The breathtaking six-million-acre Adirondack Park in upstate New York is comprised of a multiplicity of habitats, including over 2,800 lakes and ponds, more than 30,000 miles of running water, and 46 major mountain peaks. Adirondack Wildlife: A Field Guide is, astonishingly, the first authoritative handbook devoted to the natural history and ecology of the Adirondacks and the Park’s invertebrates, fish, reptiles, birds, and mammals. The book leads the reader on an intimate journey through the Adirondack Park, beginning with the alpine communities above timberline and descending through the conifer and hardwood forests to the wetlands, streams, and lakes.
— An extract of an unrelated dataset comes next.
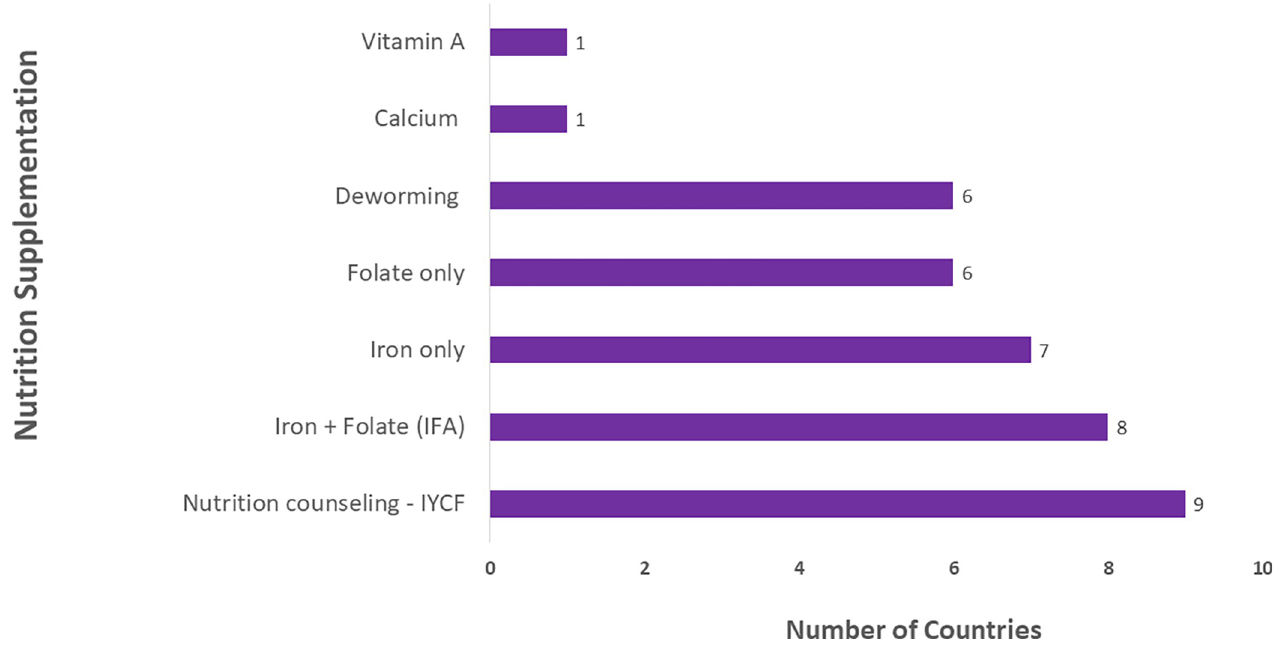
Fig 1. Nutrition supplementation and counseling.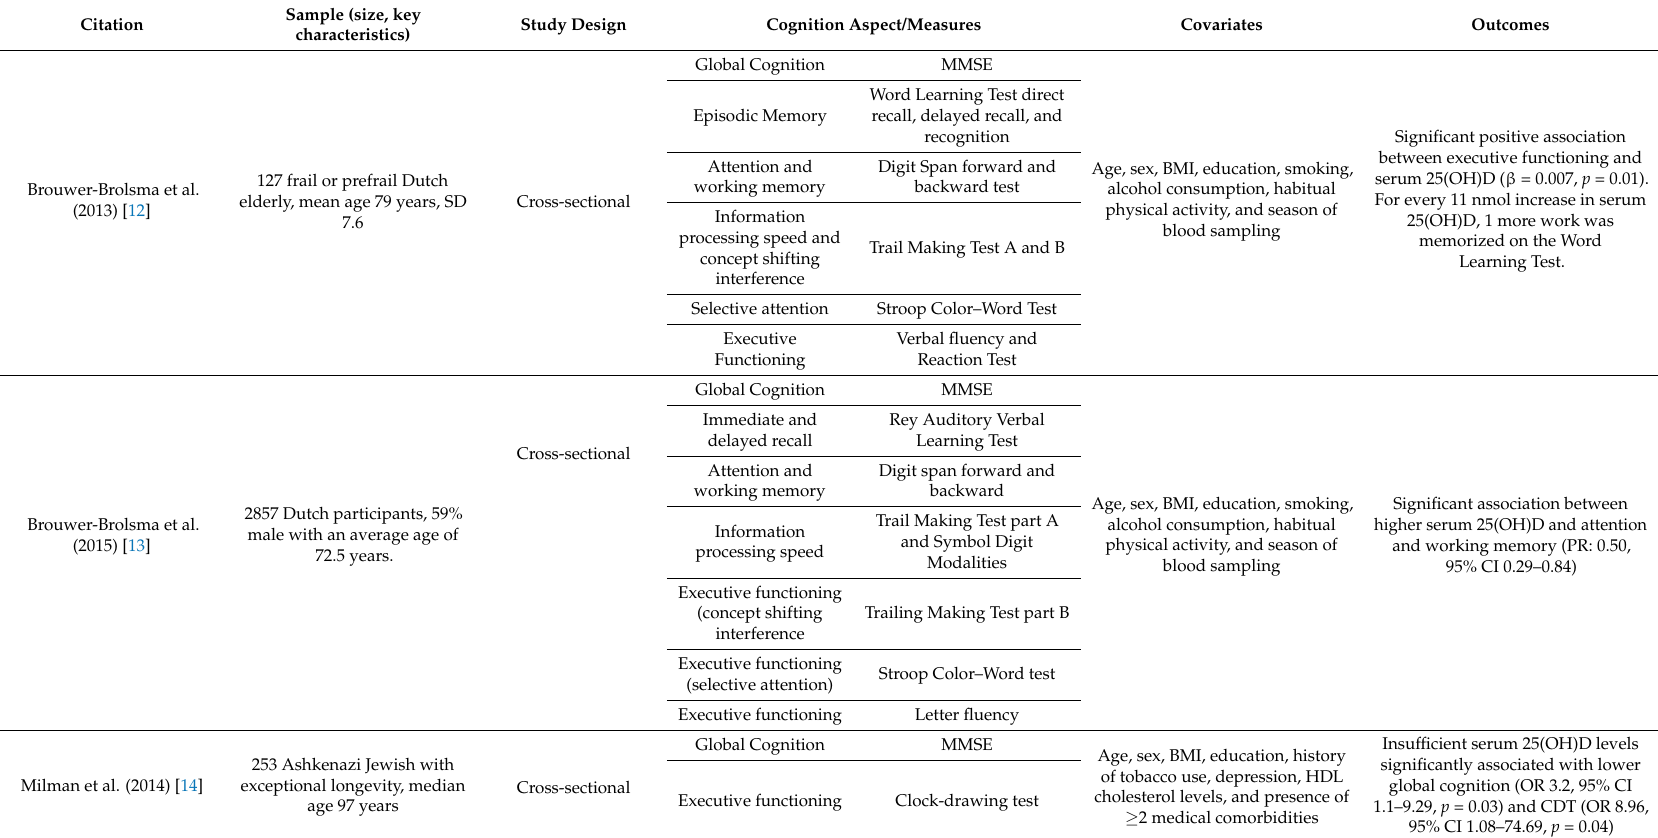
Table 1. Observational studies examining serum 25(OH)D and cognitive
Ryan’s crisp and authoritative species-by-species accounts of the park’s fauna are fabulously illustrated in color and in black and white. The book is portable and geared towards use in the field. Each chapter concludes with “sources and additional readings;” back matter includes a glossary and species checklists. The park’s hundreds of thousands of residents and millions of visitors will profit immeasurably by having the indispensable Adirondack Wildlife at hand.
About the Author
JAMES M. RYAN is professor of biology at Hobart and William Smith Colleges in Geneva, N.Y. A well-respected, native-born naturalist and teacher, his publications include more than 25 scientific papers on the ecology, morphology, and behavior of mammals and birds.